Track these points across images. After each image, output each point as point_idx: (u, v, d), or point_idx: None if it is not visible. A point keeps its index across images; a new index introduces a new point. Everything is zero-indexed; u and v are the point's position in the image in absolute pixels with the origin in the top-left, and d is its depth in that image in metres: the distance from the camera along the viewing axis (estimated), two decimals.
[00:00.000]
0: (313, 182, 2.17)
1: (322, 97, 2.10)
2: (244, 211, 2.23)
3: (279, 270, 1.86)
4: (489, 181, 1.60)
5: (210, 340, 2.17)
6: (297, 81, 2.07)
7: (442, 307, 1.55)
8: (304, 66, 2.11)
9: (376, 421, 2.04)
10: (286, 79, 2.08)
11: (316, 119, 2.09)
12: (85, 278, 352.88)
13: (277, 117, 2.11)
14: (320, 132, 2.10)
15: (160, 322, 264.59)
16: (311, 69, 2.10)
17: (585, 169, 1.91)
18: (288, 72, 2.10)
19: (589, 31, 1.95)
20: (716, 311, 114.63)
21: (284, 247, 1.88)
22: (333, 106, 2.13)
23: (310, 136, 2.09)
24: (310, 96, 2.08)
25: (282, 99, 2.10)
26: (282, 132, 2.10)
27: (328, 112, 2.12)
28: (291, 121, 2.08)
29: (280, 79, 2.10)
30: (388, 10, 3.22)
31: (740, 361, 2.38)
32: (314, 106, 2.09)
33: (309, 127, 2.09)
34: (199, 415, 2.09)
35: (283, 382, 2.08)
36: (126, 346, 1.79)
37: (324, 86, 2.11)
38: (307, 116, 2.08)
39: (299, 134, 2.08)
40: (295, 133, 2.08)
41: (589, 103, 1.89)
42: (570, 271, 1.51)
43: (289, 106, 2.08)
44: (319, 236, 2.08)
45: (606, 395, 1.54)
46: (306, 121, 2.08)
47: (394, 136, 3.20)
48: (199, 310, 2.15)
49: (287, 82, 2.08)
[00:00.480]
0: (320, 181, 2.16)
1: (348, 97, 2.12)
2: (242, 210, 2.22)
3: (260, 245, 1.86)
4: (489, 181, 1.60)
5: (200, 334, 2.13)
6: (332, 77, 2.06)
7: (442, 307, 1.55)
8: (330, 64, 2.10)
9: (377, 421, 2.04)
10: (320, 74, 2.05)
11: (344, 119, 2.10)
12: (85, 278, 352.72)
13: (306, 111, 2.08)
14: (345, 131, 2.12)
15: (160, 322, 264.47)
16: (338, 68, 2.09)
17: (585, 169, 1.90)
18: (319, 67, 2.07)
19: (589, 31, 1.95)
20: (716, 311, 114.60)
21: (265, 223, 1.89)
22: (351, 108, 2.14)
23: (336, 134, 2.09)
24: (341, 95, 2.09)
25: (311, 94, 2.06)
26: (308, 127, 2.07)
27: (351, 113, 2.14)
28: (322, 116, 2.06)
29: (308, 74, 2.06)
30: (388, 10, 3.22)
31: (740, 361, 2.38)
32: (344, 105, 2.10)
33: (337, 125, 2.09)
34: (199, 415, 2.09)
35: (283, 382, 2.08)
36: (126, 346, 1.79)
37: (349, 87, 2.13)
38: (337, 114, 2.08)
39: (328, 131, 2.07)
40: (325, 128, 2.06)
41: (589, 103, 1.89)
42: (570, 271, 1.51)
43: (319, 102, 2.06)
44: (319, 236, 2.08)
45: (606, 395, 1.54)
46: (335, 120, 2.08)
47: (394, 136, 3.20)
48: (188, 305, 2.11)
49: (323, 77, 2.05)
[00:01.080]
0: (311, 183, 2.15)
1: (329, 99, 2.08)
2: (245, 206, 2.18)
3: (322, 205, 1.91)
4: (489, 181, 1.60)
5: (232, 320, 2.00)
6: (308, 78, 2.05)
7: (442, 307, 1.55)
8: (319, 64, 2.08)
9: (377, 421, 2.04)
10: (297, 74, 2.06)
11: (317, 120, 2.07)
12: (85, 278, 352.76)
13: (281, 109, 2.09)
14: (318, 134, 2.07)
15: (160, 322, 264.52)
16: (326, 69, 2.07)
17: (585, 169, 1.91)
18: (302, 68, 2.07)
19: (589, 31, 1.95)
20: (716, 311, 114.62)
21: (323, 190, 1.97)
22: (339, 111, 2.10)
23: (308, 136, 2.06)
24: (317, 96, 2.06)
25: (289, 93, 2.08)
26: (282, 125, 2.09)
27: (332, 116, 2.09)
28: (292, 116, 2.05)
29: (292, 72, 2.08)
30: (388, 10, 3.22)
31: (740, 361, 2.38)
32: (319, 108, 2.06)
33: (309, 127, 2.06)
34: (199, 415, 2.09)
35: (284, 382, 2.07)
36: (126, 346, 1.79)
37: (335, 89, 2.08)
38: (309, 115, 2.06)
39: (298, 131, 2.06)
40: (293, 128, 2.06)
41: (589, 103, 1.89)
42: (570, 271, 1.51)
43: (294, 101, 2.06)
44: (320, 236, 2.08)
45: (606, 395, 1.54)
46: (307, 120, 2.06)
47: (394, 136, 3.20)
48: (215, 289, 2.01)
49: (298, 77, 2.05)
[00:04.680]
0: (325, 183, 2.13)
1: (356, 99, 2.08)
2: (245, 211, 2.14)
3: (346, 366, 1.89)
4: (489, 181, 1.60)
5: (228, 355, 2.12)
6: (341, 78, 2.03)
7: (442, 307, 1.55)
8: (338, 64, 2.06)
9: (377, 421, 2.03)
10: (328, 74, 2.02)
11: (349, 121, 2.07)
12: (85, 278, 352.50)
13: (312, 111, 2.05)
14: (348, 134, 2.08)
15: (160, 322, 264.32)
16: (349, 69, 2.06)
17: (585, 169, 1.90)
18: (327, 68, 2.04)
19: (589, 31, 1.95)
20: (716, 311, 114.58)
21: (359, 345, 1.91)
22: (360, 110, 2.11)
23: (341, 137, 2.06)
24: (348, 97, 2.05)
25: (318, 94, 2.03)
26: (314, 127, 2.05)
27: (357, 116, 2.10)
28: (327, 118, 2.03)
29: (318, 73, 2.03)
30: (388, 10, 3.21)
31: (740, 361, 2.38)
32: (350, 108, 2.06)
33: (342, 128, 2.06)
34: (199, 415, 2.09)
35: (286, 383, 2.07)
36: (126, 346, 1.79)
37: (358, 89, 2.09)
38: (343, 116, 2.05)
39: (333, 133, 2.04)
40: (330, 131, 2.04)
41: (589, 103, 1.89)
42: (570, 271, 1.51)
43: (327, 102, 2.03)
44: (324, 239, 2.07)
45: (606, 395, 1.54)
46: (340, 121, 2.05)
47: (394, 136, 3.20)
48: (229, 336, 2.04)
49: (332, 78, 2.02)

...

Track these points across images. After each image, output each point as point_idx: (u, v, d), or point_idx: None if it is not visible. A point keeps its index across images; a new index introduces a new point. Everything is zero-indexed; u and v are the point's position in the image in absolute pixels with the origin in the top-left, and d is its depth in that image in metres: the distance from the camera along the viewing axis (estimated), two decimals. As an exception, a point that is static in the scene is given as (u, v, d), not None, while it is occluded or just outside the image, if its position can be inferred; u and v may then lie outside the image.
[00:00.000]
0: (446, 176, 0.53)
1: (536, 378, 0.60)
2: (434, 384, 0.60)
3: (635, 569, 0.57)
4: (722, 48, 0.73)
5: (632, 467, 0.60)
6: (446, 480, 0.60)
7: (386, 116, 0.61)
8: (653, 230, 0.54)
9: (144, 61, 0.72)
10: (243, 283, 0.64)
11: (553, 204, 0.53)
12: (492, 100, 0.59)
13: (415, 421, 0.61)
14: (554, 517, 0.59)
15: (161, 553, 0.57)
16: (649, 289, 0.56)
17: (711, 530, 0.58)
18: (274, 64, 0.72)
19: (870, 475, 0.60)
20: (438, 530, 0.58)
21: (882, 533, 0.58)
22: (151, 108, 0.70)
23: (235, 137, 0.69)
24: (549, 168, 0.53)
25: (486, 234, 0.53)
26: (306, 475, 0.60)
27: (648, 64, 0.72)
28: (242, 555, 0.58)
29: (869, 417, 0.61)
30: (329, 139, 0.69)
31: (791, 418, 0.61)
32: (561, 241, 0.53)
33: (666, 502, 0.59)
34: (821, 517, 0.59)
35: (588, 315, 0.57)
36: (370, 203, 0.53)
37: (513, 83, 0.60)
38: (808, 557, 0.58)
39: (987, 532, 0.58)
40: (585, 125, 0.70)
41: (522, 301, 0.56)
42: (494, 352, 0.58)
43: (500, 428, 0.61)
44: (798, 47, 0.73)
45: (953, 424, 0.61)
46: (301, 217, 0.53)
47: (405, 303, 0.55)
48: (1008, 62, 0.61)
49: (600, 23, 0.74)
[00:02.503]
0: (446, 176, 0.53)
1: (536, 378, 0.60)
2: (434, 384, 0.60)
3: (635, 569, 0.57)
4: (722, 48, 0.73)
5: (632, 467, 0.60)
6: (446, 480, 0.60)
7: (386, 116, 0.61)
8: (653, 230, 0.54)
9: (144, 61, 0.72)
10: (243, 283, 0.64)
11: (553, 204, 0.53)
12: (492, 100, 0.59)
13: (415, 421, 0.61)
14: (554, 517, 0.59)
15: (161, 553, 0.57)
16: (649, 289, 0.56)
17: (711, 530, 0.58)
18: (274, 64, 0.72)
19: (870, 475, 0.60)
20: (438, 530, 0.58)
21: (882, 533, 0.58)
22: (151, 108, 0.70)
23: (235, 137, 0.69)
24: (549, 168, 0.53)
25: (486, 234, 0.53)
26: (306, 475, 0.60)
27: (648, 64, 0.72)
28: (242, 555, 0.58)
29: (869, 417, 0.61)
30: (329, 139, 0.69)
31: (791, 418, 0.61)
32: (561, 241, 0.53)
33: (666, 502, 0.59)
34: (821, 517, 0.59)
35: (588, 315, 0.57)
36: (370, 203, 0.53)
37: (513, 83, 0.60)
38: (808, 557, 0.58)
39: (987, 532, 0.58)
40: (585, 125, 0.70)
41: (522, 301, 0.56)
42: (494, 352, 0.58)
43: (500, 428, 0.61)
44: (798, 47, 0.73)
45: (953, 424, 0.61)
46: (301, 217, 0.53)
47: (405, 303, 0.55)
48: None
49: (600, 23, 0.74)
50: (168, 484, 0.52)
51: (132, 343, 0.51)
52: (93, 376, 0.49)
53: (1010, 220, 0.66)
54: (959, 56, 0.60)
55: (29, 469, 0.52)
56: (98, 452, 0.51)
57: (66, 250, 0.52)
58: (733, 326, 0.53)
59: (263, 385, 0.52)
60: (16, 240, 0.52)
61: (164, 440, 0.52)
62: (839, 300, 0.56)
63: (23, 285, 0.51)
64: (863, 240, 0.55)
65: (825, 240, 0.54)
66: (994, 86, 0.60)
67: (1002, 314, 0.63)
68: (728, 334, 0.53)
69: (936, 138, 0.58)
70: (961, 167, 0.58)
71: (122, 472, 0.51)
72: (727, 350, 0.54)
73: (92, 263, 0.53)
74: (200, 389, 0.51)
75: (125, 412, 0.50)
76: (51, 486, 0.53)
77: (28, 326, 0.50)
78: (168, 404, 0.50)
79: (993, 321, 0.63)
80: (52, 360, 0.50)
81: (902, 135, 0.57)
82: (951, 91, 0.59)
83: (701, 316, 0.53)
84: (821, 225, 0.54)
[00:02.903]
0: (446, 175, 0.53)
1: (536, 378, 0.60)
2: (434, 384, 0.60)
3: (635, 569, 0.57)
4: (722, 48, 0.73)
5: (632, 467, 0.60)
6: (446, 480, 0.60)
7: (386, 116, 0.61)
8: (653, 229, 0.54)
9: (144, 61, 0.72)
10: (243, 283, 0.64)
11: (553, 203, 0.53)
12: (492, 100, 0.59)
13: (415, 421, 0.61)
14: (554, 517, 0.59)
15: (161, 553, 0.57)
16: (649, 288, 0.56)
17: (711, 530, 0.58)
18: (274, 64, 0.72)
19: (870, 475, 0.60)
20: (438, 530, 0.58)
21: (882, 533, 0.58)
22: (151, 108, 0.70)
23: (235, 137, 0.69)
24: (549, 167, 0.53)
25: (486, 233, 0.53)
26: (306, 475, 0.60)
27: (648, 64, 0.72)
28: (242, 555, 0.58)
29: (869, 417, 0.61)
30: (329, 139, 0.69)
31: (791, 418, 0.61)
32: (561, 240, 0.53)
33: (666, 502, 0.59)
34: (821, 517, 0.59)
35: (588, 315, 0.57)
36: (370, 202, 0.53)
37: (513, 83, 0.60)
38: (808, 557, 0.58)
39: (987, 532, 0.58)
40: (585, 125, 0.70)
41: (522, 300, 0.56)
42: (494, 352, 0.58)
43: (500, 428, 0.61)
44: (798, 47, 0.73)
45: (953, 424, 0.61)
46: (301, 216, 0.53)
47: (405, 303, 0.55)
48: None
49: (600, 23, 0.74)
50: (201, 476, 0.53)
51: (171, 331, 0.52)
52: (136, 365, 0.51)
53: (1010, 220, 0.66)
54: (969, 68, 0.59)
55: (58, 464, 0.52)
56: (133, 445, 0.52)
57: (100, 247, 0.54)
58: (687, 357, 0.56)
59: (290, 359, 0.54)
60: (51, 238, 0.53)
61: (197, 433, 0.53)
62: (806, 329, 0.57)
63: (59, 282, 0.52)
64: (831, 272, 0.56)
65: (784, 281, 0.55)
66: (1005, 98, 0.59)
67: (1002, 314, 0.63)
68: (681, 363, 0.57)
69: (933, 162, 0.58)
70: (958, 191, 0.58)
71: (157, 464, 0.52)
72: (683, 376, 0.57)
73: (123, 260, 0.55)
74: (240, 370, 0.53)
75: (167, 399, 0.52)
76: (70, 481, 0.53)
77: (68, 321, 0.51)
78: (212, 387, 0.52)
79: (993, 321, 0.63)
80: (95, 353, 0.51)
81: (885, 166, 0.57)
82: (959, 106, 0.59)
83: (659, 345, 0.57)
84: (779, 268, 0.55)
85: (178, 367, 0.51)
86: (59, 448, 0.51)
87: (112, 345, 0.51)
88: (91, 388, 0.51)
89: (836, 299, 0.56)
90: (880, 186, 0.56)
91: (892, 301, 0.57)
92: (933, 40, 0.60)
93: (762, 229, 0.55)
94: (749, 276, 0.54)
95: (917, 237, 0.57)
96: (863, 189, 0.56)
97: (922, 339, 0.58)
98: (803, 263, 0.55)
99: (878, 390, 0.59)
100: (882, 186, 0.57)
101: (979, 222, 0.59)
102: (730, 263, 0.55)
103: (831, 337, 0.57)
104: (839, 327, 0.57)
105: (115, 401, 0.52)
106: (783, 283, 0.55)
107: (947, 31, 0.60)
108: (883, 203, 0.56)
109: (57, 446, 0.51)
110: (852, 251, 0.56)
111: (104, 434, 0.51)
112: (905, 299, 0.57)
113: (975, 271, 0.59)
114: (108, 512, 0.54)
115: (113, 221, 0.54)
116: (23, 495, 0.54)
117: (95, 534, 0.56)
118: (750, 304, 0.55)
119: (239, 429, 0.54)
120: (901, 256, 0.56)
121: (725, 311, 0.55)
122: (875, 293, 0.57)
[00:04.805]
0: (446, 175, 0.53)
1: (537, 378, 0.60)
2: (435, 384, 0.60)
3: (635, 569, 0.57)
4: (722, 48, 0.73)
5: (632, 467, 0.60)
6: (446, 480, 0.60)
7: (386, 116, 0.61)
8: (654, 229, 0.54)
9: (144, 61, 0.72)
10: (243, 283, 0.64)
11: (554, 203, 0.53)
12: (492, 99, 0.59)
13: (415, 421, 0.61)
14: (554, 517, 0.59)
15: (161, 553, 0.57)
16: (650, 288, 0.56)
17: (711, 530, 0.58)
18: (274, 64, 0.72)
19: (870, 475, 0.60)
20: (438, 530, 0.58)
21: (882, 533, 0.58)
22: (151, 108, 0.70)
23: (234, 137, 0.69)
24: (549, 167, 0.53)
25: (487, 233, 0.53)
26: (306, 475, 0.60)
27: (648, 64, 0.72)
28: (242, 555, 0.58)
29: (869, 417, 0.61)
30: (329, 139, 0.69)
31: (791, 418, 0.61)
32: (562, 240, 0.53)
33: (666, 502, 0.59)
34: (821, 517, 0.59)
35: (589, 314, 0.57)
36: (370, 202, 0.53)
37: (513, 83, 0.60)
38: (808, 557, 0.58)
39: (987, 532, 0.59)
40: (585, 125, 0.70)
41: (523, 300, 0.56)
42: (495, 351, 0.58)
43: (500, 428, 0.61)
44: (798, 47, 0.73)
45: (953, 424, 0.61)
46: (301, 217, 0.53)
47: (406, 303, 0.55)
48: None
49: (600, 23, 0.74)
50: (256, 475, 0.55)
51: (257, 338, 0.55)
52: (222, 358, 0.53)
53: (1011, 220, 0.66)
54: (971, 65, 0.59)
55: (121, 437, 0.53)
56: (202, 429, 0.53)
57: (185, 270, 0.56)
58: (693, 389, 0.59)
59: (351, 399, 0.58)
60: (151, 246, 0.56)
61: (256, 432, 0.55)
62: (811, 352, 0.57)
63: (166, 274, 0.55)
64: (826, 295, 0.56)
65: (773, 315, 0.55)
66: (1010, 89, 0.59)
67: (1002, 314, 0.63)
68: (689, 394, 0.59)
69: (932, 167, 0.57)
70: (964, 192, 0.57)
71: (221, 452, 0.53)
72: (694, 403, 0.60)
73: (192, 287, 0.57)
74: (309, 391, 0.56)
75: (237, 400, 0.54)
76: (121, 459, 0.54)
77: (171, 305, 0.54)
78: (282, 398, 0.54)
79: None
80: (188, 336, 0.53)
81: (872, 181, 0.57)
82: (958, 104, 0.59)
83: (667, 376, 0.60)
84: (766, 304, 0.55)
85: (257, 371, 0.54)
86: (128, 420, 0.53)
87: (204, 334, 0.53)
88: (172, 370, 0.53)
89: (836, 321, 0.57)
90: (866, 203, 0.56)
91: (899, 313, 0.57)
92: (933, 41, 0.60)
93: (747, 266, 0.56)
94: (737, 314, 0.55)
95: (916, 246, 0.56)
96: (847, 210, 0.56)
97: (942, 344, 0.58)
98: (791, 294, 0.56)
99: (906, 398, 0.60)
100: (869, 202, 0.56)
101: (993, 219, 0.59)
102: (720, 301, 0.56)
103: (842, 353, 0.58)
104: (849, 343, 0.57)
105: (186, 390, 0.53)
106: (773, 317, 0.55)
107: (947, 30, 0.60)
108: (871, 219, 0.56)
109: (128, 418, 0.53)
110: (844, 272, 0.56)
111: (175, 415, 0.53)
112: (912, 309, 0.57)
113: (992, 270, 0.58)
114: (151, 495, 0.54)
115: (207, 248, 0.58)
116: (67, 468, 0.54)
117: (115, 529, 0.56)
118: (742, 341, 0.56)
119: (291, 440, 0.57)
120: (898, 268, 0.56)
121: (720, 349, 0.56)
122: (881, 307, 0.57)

▶ _Activity_
Taking the line with "21: (284, 247, 1.88)" as the first and the line with "39: (299, 134, 2.08)" as the last, retype that stretch of the data above exactly, with no other lines.

▶ _Exercise result_
21: (284, 247, 1.88)
22: (333, 106, 2.13)
23: (310, 136, 2.09)
24: (310, 96, 2.08)
25: (282, 99, 2.10)
26: (282, 132, 2.10)
27: (328, 112, 2.12)
28: (291, 121, 2.08)
29: (280, 79, 2.10)
30: (388, 10, 3.22)
31: (740, 361, 2.38)
32: (314, 106, 2.09)
33: (309, 127, 2.09)
34: (199, 415, 2.09)
35: (283, 382, 2.08)
36: (126, 346, 1.79)
37: (324, 86, 2.11)
38: (307, 116, 2.08)
39: (299, 134, 2.08)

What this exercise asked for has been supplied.